We started out 2012 with a post asking this question, “Where Does the B2B Sales Model Go From Here?” More than halfway through the year, we continue finding and reporting evidence of what today’s B2B sales model must look like to achieve best-in-class results.   Here are two recent and very significant indicators.

Critical Trend #1.  Marketing’s New Role: Lead Generation Engine

Today, best-in-class B2B marketing is a demand generation engine for sales.  For most companies this is a massive change from marketing’s traditional role.  As Forrester principal analyst Jeff Ernst puts it in a recent blog post:

“B2B marketing is going through an essential transformation. Historically, our focus has been on events, PR, and collateral. Now, our CEOs and board are demanding that we’re directly driving revenue growth. This requires a whole new set of skills and activities across marketing and sales teams: content marketing, inbound marketing, lead-to-revenue management, revenue-cycle analytics, account-based marketing and selling, to name a few.” 

It’s a big change, but there is plenty of data that validates the importance.  Here are two significant success factors identified by leading market researchers in recent surveys of hundreds of B2B sales and marketing teams.

Best-in-Class create 50% of sales pipelinefrom marketing generated leads

Aberdeen Group

Optimizing the Marketing to Sales Lead Lifecycle, 2011
On average, organizations that nurture their leads experience a 45% lift in lead generation ROI over those organizations that do not

Marketing Sherpa

2012 Lead Generation Benchmark

Critical Trend #2. The Death of Solution Sales

Sales leaders with their finger on the pulse of sales team effectiveness have known for a while now that Solution Sales (aka Relationship Selling) died years ago. It may have worked well twenty years ago for companies that really built their process around it, but that was before Google came along and wiped out the need for the sales rep as a ‘trusted advisor’.

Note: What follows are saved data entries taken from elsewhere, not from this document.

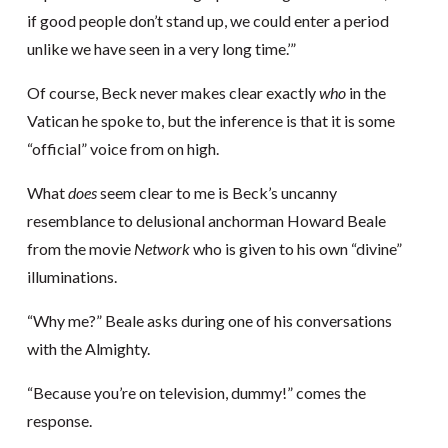
if good people don’t stand up, we could enter a period
unlike we have seen in a very long time.’”
Of course, Beck never makes clear exactly
who
in the
Vatican he spoke to, but the inference is that it is some
“official” voice from on high.
What
does
seem clear to me is Beck’s uncanny
resemblance to delusional anchorman Howard Beale
from the movie
Network
who is given to his own “divine”
illuminations.
“Why me?” Beale asks during one of his conversations
with the Almighty.
“Because you’re on television, dummy!” comes the
response.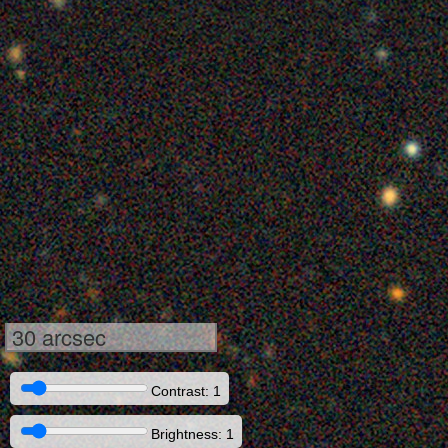
30 arcsec
Contrast: 1
Brightness: 1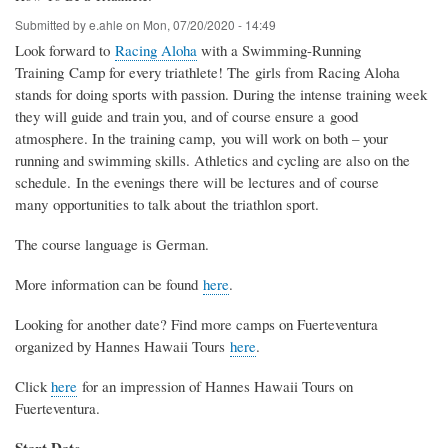
Submitted by
e.ahle
on
Mon, 07/20/2020 - 14:49
Look forward to
Racing Aloha
with a Swimming-Running
Training Camp for every triathlete! The girls from Racing Aloha
stands for doing sports with passion. During the intense training week
they will guide and train you, and of course ensure a good
atmosphere. In the training camp, you will work on both – your
running and swimming skills. Athletics and cycling are also on the
schedule. In the evenings there will be lectures and of course
many opportunities to talk about the triathlon sport.
The course language is German.
More information can be found
here
.
Looking for another date? Find more camps on Fuerteventura
organized by Hannes Hawaii Tours
here
.
Click
here
for an impression of Hannes Hawaii Tours on
Fuerteventura.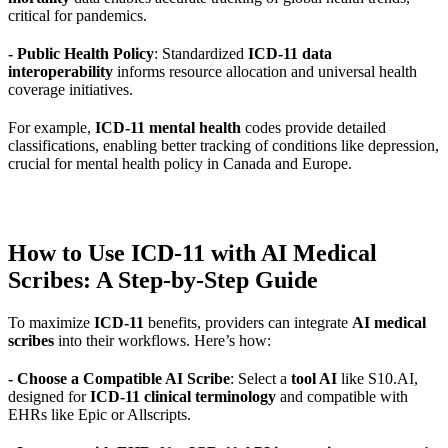
critical for pandemics.
- Public Health Policy
: Standardized
ICD-11 data
interoperability
informs resource allocation and universal health
coverage initiatives.
For example,
ICD-11 mental health
codes provide detailed
classifications, enabling better tracking of conditions like depression,
crucial for mental health policy in Canada and Europe.
How to Use ICD-11 with AI Medical
Scribes: A Step-by-Step Guide
To maximize
ICD-11
benefits, providers can integrate
AI medical
scribes
into their workflows. Here’s how:
- Choose a Compatible AI Scribe
: Select a
tool AI
like S10.AI,
designed for
ICD-11 clinical terminology
and compatible with
EHRs like Epic or Allscripts.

What has taken its place has been slow to be defined, but the Corporate Executive Board has now made it very clear in their definitive analysis on The Challenger Sale.   In three separate studies the CEB identified five unique rep ‘personalities’ and isolated what separates the Top 20% of B2B sales professionals from the rest of the pack.   As they say in their summary, The research revealed that sales reps fall into one of five profiles:

  1. The Hard Worker
  2. The Problem Solver
  3. The Challenger
  4. The Relationship Builder
  5. The Lone Wolf

Each profile can turn in average performance, but only one consistently outperforms – the Challenger.”

This emerging profile of The Challenger sales rep, and the Sales Process they follow, establishes a clear blueprint for CEOs and Sales Leaders ready to change the way they sell.

Real B2B Sales Change Requires a Two Phase Plan

What is also clear based on the research from organizations such as Forrester, Corporate Executive Board, the Harvard Business Review, CSO Insights and others is this.  Attempting to adopt just one facet of today’s best-in-class sales model won’t achieve the results you expect.

Here’s what the Marketing Leadership Council says about it in their blog post, Building an Automated Marketing Machine:

Here’s the thing, though, about the Challenger Sale: it’s impossible to scale without serious, serious investment in Marketing… In other words: market research, customer understanding and messaging – three key marketing activities. 

This statement points out how important it is for companies to recognize that there are many moving parts to today’s selling model.  It’s no longer about super star Rainmakers doing their own thing or traditional sales methodologies that have been rendered obsolete by technology.

It’s also about not standing still!   The companies achieving best-in-class sales results are those where the CEO and Chief Sales Officer jointly set the expectations and build the plan for getting there.